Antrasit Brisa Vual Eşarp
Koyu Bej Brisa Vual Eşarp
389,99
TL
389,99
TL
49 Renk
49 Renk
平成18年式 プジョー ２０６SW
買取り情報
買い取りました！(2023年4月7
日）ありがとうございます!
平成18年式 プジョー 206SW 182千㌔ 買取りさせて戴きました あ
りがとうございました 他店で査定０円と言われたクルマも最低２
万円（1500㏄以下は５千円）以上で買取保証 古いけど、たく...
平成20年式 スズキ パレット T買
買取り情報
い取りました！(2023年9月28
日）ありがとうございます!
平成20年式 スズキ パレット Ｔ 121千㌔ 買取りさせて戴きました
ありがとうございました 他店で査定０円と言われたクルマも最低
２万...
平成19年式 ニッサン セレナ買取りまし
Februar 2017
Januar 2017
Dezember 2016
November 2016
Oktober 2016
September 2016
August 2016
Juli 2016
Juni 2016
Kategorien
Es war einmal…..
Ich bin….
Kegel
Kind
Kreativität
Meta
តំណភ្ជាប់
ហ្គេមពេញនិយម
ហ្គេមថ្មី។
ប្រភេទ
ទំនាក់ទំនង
+ + + + + + +
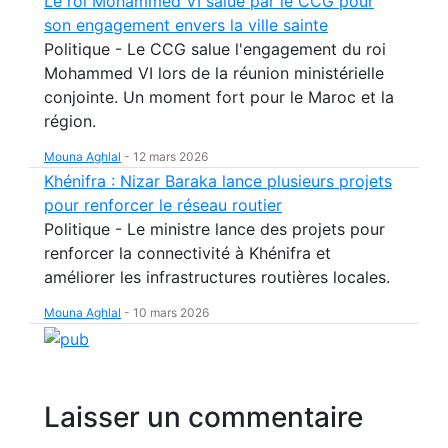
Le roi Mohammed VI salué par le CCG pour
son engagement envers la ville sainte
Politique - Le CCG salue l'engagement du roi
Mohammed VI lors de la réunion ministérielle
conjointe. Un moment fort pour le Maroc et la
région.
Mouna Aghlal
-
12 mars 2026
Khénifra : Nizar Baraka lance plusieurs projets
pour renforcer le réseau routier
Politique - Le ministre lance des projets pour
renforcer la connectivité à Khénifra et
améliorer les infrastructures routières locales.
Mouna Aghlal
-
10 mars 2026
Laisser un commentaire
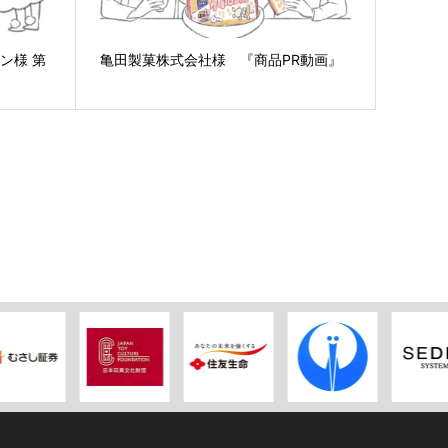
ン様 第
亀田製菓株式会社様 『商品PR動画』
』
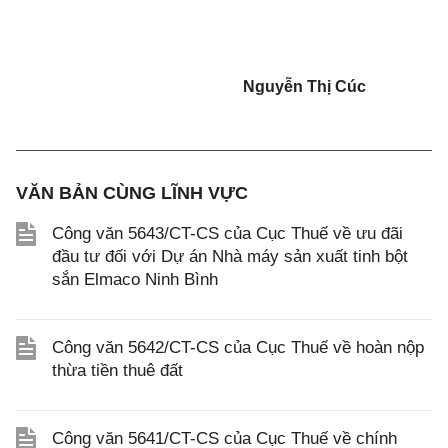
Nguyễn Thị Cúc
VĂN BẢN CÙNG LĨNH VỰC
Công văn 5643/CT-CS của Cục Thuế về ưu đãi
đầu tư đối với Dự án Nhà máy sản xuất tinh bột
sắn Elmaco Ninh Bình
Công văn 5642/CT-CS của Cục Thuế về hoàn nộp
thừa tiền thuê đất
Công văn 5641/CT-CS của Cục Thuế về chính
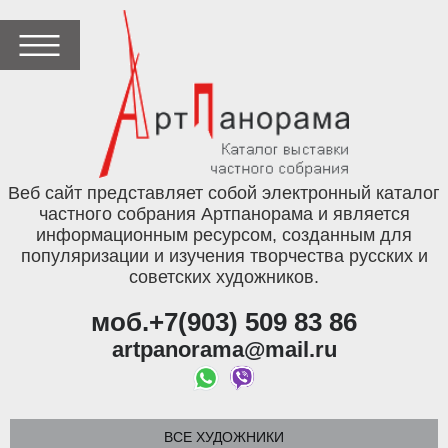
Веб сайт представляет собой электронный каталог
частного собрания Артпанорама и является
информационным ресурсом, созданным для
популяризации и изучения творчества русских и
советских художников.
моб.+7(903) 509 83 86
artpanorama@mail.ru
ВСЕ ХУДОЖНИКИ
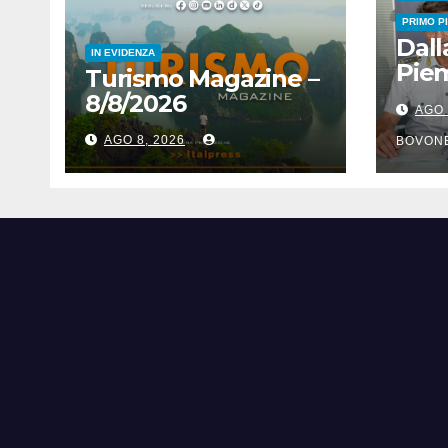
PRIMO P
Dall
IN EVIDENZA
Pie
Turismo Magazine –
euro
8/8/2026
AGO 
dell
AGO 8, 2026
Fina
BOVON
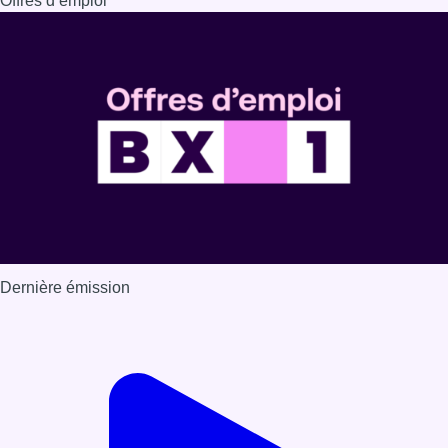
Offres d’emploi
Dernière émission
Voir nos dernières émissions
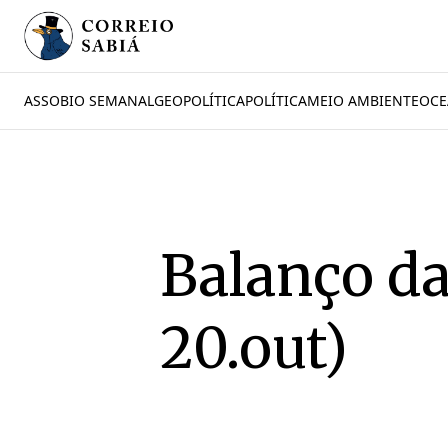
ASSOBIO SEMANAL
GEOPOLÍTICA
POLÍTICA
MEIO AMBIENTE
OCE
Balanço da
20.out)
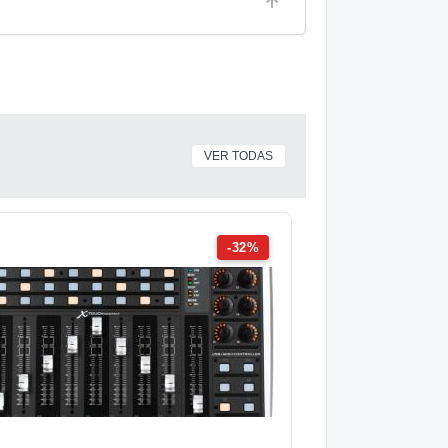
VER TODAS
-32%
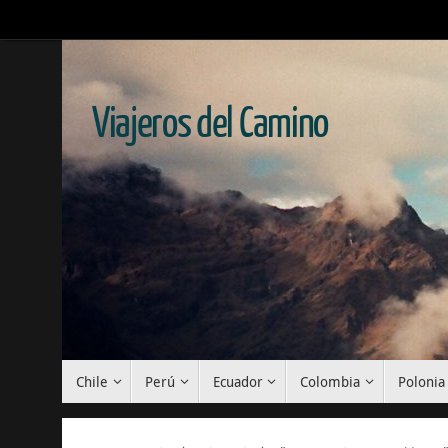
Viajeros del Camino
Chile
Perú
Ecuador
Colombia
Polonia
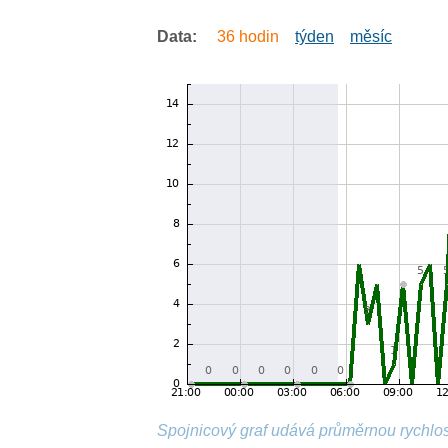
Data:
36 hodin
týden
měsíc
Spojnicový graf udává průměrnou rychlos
+ + + + + + +
WHAT THE TASK REQUIRES:
Return everything in the records from the line containing "Offres d’emploi" down to the line containing "Spojnicový graf udává průměrnou rychlos", both of those lines included, reproduced word for word and leaving the pictures out.

EXPECTED ANSWER:
Offres d’emploi
Dernière émission
Voir nos dernières émissions
ASSOBIO SEMANAL
GEOPOLÍTICA
POLÍTICA
MEIO AMBIENTE
OCE
Balanço da
20.out)
VER TODAS
-32%
Viajeros del Camino
Chile
Perú
Ecuador
Colombia
Polonia
Data:
36 hodin
týden
měsíc
Spojnicový graf udává průměrnou rychlos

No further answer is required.